• REQUIREMENT:
Repeat the records below verbatim, and do not copy their pictures.

- - - -

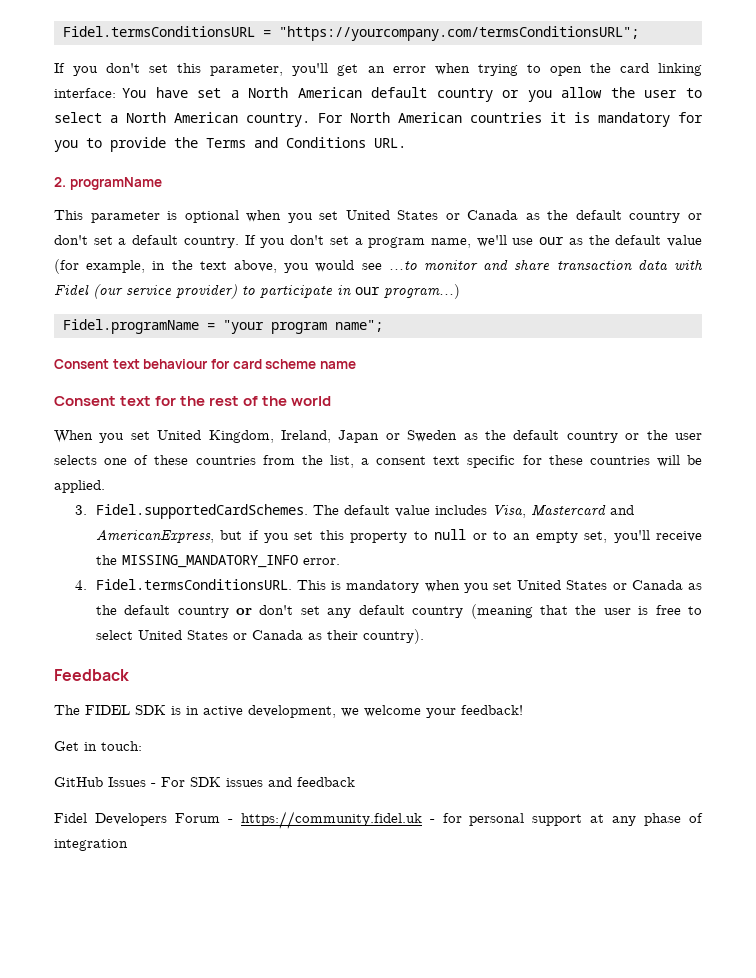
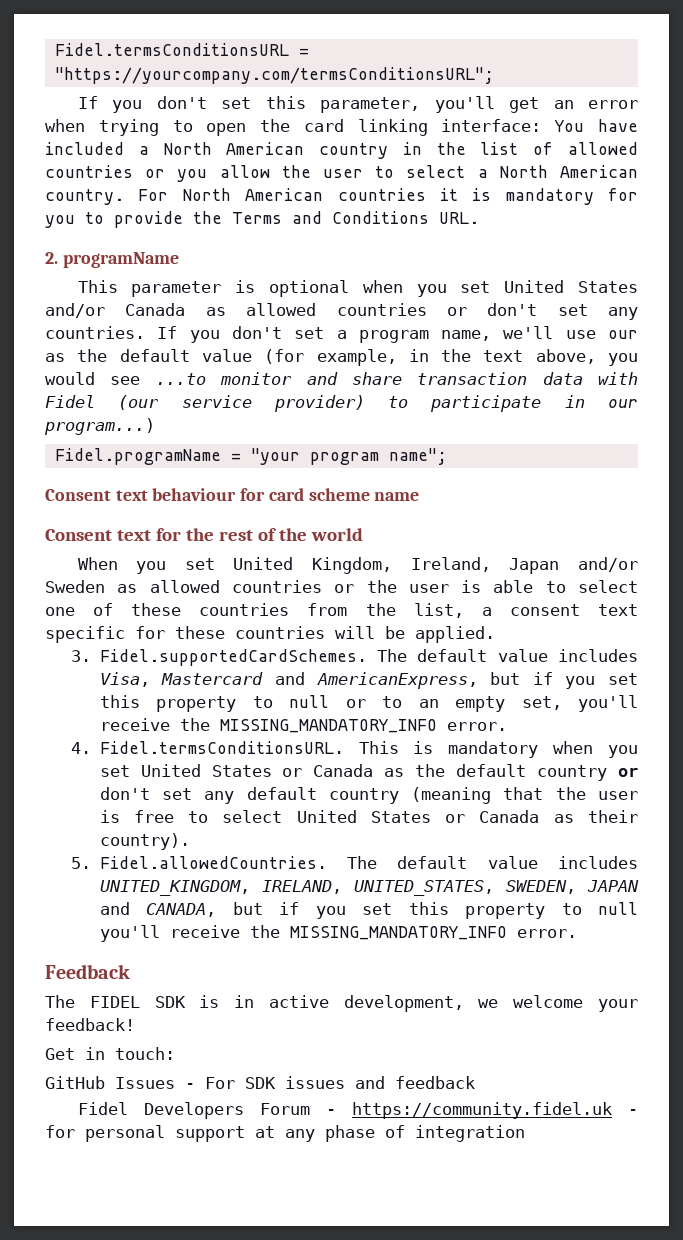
[197,87,493,102] set a North American default country -> [45,142,638,159] [45,165,133,178] included a North American country in the list of allowed countries
[445,210,702,223] [54,235,239,248] or Canada as the default country or don't set a default country. -> [45,303,638,320] [45,326,145,339] and/or Canada as allowed countries or don't set any countries.
[385,433,400,440] or -> [578,557,639,572] and/or
[484,430,702,443] [54,455,97,465] the default country or the user selects -> [149,580,638,593] allowed countries or the user is able to select
(424, 636) none -> [71,856,638,869] [99,880,639,896] [99,902,638,919] [99,925,577,942] // 5. Fidel.allowedCountries. The default value includes UNITED_KINGDOM, IRELAND, UNITED_STATES, SWEDEN, JAPAN and CANADA, but if you set this property to null you'll receive the MISSING_MANDATORY_INFO error.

- - - -

• ANSWER:
[197,87,493,102] set a North American default country -> [45,142,638,159] [45,165,133,178] included a North American country in the list of allowed countries
[445,210,702,223] [54,235,239,248] or Canada as the default country or don't set a default country. -> [45,303,638,320] [45,326,145,339] and/or Canada as allowed countries or don't set any countries.
[385,433,400,440] or -> [578,557,639,572] and/or
[484,430,702,443] [54,455,97,465] the default country or the user selects -> [149,580,638,593] allowed countries or the user is able to select
(424, 636) none -> [71,856,638,869] [99,880,639,896] [99,902,638,919] [99,925,577,942] // 5. Fidel.allowedCountries. The default value includes UNITED_KINGDOM, IRELAND, UNITED_STATES, SWEDEN, JAPAN and CANADA, but if you set this property to null you'll receive the MISSING_MANDATORY_INFO error.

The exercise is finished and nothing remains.